Petzold has created an atmosphere that his long time cinematographer Hans Fromm captures throughout the bucolic scenery of the countryside where Christoph and Undine have their most untroubled moments, to the underwater world illustrating both the murky dangers awaiting the diver and the soft-focused wonder of a shared love through the undulating reeds. Fromm, working like a painter, helps bring the action to the forefront with a background that underscores their emotions. Bettina Böhler has edited the film seamlessly, blurring the line between the many time cuts allowing viewers to flow in rhythm to the love story that unwraps before their eyes.
And the actors! Paula Beer as Undine is indescribable in the combination of beauty and fierceness that underlies her vulnerability. As the callow Johannes (Jacob Matschenz) tells her that their affair is over, Petzold holds tight on Beer’s face as she goes from bewilderment, determination, fear, loss, and resolution, exhibiting both plasticity and hardness. Shortly thereafter, upon connecting with Christoph, we see that resolve melt into a tentative surrender, her eyes dark and questioning and her body language relaxing from the rigidity of her initial distrust. Throughout the film her face conveys the emotional distrust left by that initial betrayal by Johannes but it is her body that moves in contradiction to that fear. Her gait is confident even if her facial expression reveals a distrust in her own happiness.

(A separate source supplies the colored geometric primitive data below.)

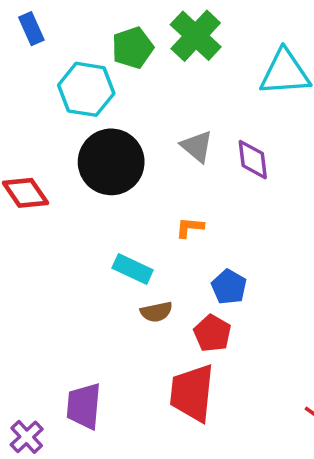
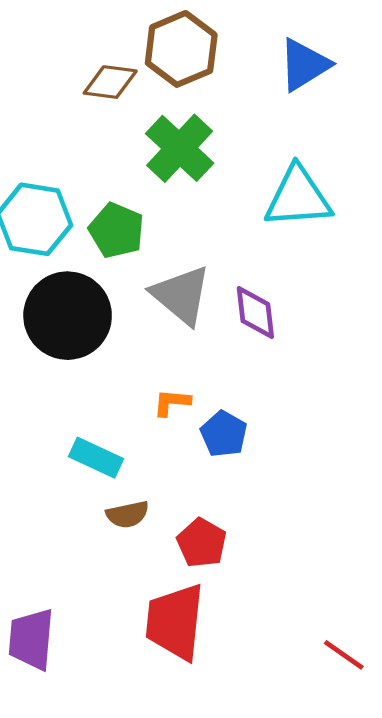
green pentagon: (133, 48) -> (116, 230), moved, turned -30
gray triangle: (197, 146) -> (181, 295), size x1.4
blue pentagon: (229, 287) -> (224, 434), moved

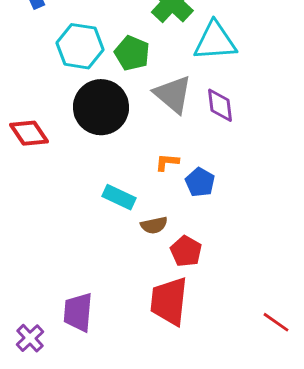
cyan triangle: (298, 197) -> (215, 41), moved
brown semicircle: (128, 514) -> (154, 225), moved

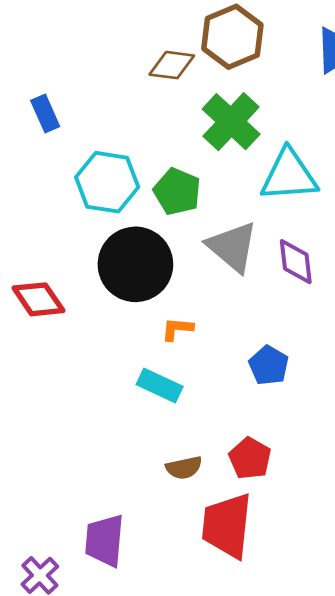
orange L-shape: (167, 162) -> (177, 329), moved
brown semicircle: (154, 225) -> (184, 468), moved

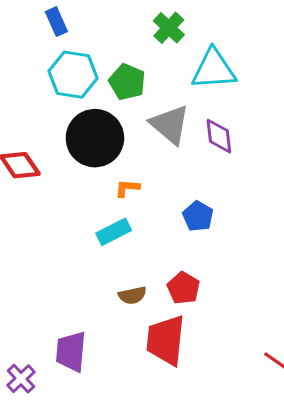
blue rectangle: (45, 114) -> (56, 22), moved
green cross: (231, 122) -> (169, 28), size x0.7
cyan rectangle: (160, 386) -> (114, 232), turned -52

Franz Rogowski (Christoph), who was the very embodiment of Existentialism in “Transit,” is here all trust and emotional openness. The depth of his feelings is found on his face, eyes that can be sparkling and sad at the same time. His surrender to Undine is in that wry smile that occasionally broadens like sunshine after a fog or a soft touch on her arm. Not a classically handsome man, his gaze is warm and penetrating, inviting you into his heart. How difficult to portray unconditional love and yet he does. Both he and Beer deserve major international careers.
In general, love stories are a dime a dozen. And yet, Petzold has given us one of incredible depth and universality. To experience “Undine” is to believe in the eternal nature of love, a love that survives mere mortality.
Opening June 4 at the Laemmle Royal, Town Center 5, and Playhouse 7. Also available on digital platforms and VOD.